During the first baby steps of a project you’re likely to hear a lot about in the coming weeks—the production of my daughter’s preschool yearbook—I encountered more than a couple of quirks when working with Apple’s iWork page-layout application, Pages. Oh sure, I could move to InDesign or Quark to do the work, but, by gum, this is exactly the kind of project iWork was designed for and I’m determined to bend it to my will, quirks and all.
While Quirk 1 likely has more to do with my HP Photosmart 8450 printer than with Pages, it’s still irksome. It’s like this: When I attempt to print a page that contains five photos, one of the photos doesn’t print and, instead, a duplicate of one of the other photos on the page appears in its place—stretched to accommodate the space relegated to the original photo. When I print the same page on my HP LaserJet 1300n, it prints as it should.

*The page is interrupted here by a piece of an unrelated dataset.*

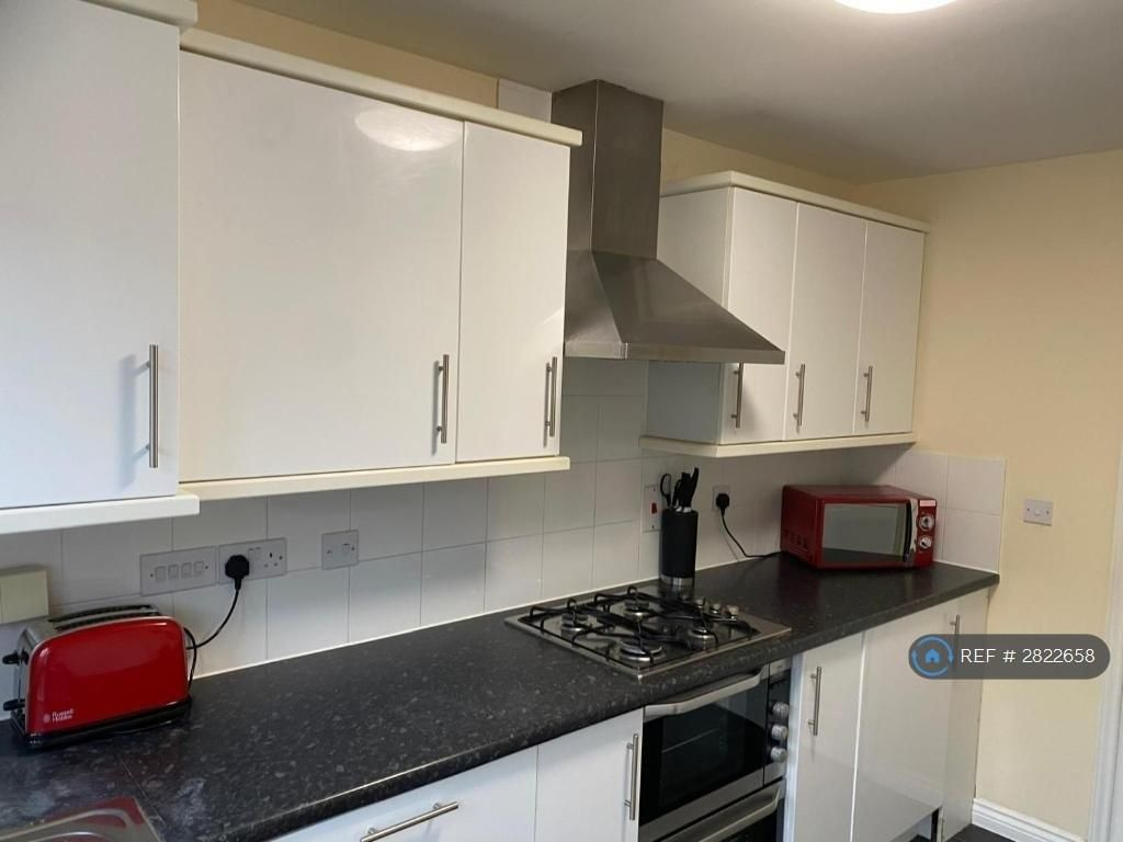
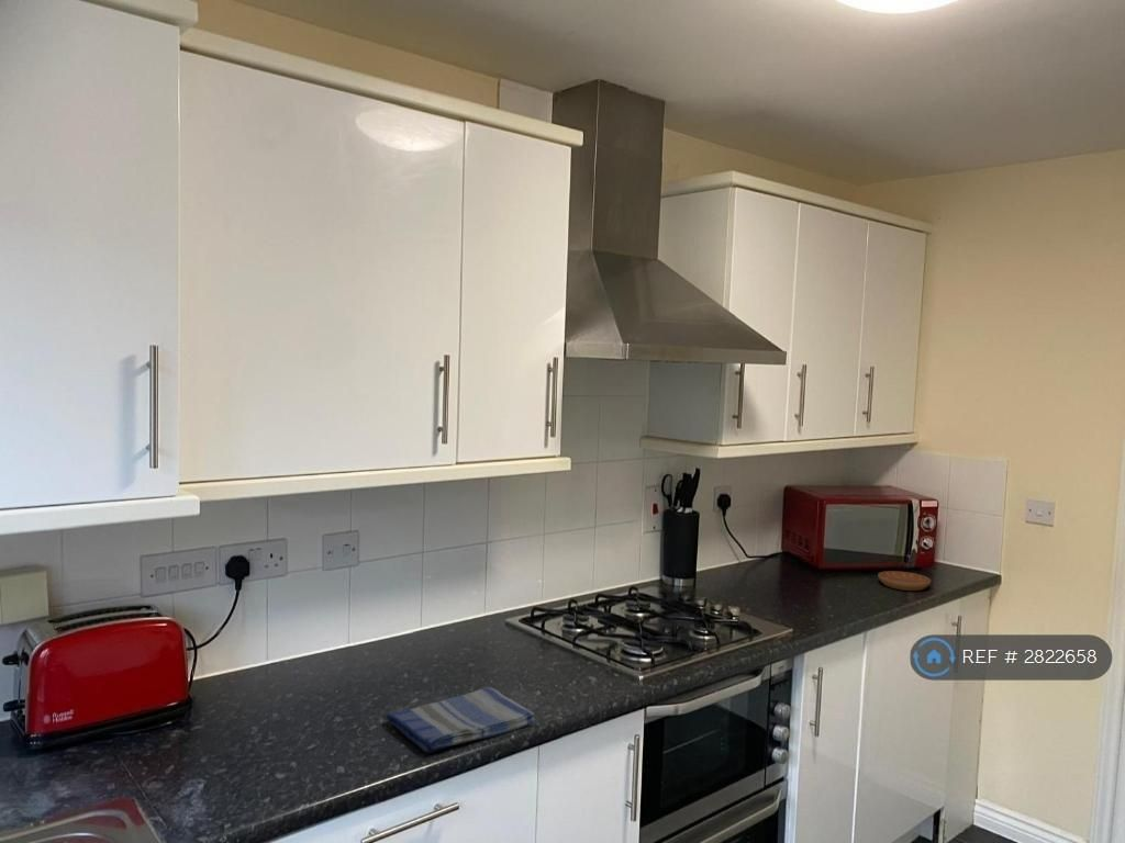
+ saucer [877,570,932,592]
+ dish towel [385,686,536,754]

To work around the problem, I chose Print from Pages’ File menu and saved the document as a PDF. When previewed and printed in Acrobat and Preview, the correct images appear.
Ah, but as Jeffery Battersby notes in his fine review of Pages, when you save a Pages document as a PDF file and open it in Adobe Acrobat, you lose any drop shadows you’ve applied to pictures. The drop shadows do appear in Preview, however. The trick, therefore, is to print your PDFs from Preview rather than Acrobat.
Speaking of drop shadows leads me to the next quirk. When printing to the HP Photosmart printer in regular-old-paper mode (paper is set to automatic), drop shadows are printed 90 degrees off—if they’re supposed to appear along the right side and bottom of the image, they appear instead on the top and right side. Yet when I printed in really-expensive-paper mode (highest quality with HP Premium Plus Photo Paper selected), the drop shadows appear where they should. Again, the HP LaserJet did the right thing and printed the drop shadows in their correct position.
And what’s the take-away from all this? Before committing a load of ink and paper to a Pages project, print a single test page with the settings you intend to use to be sure what you see is what you’ll get.